## DIRECTIONS
Express every line of the listing below as a JSON list of strings, with one string per line and blank lines omitted.

## DATA EXTRACT
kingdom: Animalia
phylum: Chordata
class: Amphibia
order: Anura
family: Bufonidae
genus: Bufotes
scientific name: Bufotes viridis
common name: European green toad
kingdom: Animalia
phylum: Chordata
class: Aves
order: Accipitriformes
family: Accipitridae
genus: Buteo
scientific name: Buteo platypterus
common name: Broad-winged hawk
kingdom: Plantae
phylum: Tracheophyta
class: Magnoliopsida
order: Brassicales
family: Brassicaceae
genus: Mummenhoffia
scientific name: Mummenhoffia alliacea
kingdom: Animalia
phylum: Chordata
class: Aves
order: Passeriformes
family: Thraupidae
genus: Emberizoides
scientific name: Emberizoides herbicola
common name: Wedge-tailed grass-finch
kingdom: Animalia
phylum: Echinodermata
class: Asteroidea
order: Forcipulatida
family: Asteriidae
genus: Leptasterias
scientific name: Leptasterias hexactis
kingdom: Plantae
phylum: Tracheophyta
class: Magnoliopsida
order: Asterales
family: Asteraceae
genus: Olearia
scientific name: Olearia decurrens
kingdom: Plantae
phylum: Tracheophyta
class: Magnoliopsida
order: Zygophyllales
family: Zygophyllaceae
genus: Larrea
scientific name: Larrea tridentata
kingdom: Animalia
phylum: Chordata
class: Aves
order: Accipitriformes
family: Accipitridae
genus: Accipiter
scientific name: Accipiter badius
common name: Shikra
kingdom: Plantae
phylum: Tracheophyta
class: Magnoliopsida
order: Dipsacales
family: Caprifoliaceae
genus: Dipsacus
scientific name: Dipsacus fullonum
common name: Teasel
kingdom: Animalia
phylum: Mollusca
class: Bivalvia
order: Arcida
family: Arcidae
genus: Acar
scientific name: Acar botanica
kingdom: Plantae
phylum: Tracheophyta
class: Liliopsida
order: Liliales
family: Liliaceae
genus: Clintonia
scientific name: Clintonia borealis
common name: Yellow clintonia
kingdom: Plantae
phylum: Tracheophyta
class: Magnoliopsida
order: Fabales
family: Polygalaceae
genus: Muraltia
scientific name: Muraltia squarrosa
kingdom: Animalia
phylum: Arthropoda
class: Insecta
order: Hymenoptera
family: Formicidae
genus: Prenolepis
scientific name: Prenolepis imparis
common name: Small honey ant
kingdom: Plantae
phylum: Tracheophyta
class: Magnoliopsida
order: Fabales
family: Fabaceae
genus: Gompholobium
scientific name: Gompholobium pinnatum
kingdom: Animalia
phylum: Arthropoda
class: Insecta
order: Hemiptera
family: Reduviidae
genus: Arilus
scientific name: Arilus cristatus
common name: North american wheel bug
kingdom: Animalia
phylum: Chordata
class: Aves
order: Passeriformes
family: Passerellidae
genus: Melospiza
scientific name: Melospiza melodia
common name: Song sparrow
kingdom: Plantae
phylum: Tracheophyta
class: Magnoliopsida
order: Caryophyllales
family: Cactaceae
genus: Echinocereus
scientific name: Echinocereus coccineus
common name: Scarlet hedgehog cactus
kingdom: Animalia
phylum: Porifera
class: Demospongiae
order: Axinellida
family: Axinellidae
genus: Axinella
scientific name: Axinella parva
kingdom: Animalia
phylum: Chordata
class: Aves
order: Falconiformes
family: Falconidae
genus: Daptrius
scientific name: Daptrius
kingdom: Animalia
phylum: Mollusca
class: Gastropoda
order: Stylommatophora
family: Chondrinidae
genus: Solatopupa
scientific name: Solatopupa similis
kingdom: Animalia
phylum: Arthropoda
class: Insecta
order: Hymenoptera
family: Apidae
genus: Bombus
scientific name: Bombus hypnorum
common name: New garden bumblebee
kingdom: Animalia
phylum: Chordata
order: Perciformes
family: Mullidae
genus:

## TASK SOLUTION
[
  "kingdom: Animalia",
  "phylum: Chordata",
  "class: Amphibia",
  "order: Anura",
  "family: Bufonidae",
  "genus: Bufotes",
  "scientific name: Bufotes viridis",
  "common name: European green toad",
  "kingdom: Animalia",
  "phylum: Chordata",
  "class: Aves",
  "order: Accipitriformes",
  "family: Accipitridae",
  "genus: Buteo",
  "scientific name: Buteo platypterus",
  "common name: Broad-winged hawk",
  "kingdom: Plantae",
  "phylum: Tracheophyta",
  "class: Magnoliopsida",
  "order: Brassicales",
  "family: Brassicaceae",
  "genus: Mummenhoffia",
  "scientific name: Mummenhoffia alliacea",
  "kingdom: Animalia",
  "phylum: Chordata",
  "class: Aves",
  "order: Passeriformes",
  "family: Thraupidae",
  "genus: Emberizoides",
  "scientific name: Emberizoides herbicola",
  "common name: Wedge-tailed grass-finch",
  "kingdom: Animalia",
  "phylum: Echinodermata",
  "class: Asteroidea",
  "order: Forcipulatida",
  "family: Asteriidae",
  "genus: Leptasterias",
  "scientific name: Leptasterias hexactis",
  "kingdom: Plantae",
  "phylum: Tracheophyta",
  "class: Magnoliopsida",
  "order: Asterales",
  "family: Asteraceae",
  "genus: Olearia",
  "scientific name: Olearia decurrens",
  "kingdom: Plantae",
  "phylum: Tracheophyta",
  "class: Magnoliopsida",
  "order: Zygophyllales",
  "family: Zygophyllaceae",
  "genus: Larrea",
  "scientific name: Larrea tridentata",
  "kingdom: Animalia",
  "phylum: Chordata",
  "class: Aves",
  "order: Accipitriformes",
  "family: Accipitridae",
  "genus: Accipiter",
  "scientific name: Accipiter badius",
  "common name: Shikra",
  "kingdom: Plantae",
  "phylum: Tracheophyta",
  "class: Magnoliopsida",
  "order: Dipsacales",
  "family: Caprifoliaceae",
  "genus: Dipsacus",
  "scientific name: Dipsacus fullonum",
  "common name: Teasel",
  "kingdom: Animalia",
  "phylum: Mollusca",
  "class: Bivalvia",
  "order: Arcida",
  "family: Arcidae",
  "genus: Acar",
  "scientific name: Acar botanica",
  "kingdom: Plantae",
  "phylum: Tracheophyta",
  "class: Liliopsida",
  "order: Liliales",
  "family: Liliaceae",
  "genus: Clintonia",
  "scientific name: Clintonia borealis",
  "common name: Yellow clintonia",
  "kingdom: Plantae",
  "phylum: Tracheophyta",
  "class: Magnoliopsida",
  "order: Fabales",
  "family: Polygalaceae",
  "genus: Muraltia",
  "scientific name: Muraltia squarrosa",
  "kingdom: Animalia",
  "phylum: Arthropoda",
  "class: Insecta",
  "order: Hymenoptera",
  "family: Formicidae",
  "genus: Prenolepis",
  "scientific name: Prenolepis imparis",
  "common name: Small honey ant",
  "kingdom: Plantae",
  "phylum: Tracheophyta",
  "class: Magnoliopsida",
  "order: Fabales",
  "family: Fabaceae",
  "genus: Gompholobium",
  "scientific name: Gompholobium pinnatum",
  "kingdom: Animalia",
  "phylum: Arthropoda",
  "class: Insecta",
  "order: Hemiptera",
  "family: Reduviidae",
  "genus: Arilus",
  "scientific name: Arilus cristatus",
  "common name: North american wheel bug",
  "kingdom: Animalia",
  "phylum: Chordata",
  "class: Aves",
  "order: Passeriformes",
  "family: Passerellidae",
  "genus: Melospiza",
  "scientific name: Melospiza melodia",
  "common name: Song sparrow",
  "kingdom: Plantae",
  "phylum: Tracheophyta",
  "class: Magnoliopsida",
  "order: Caryophyllales",
  "family: Cactaceae",
  "genus: Echinocereus",
  "scientific name: Echinocereus coccineus",
  "common name: Scarlet hedgehog cactus",
  "kingdom: Animalia",
  "phylum: Porifera",
  "class: Demospongiae",
  "order: Axinellida",
  "family: Axinellidae",
  "genus: Axinella",
  "scientific name: Axinella parva",
  "kingdom: Animalia",
  "phylum: Chordata",
  "class: Aves",
  "order: Falconiformes",
  "family: Falconidae",
  "genus: Daptrius",
  "scientific name: Daptrius",
  "kingdom: Animalia",
  "phylum: Mollusca",
  "class: Gastropoda",
  "order: Stylommatophora",
  "family: Chondrinidae",
  "genus: Solatopupa",
  "scientific name: Solatopupa similis",
  "kingdom: Animalia",
  "phylum: Arthropoda",
  "class: Insecta",
  "order: Hymenoptera",
  "family: Apidae",
  "genus: Bombus",
  "scientific name: Bombus hypnorum",
  "common name: New garden bumblebee",
  "kingdom: Animalia",
  "phylum: Chordata",
  "order: Perciformes",
  "family: Mullidae",
  "genus:"
]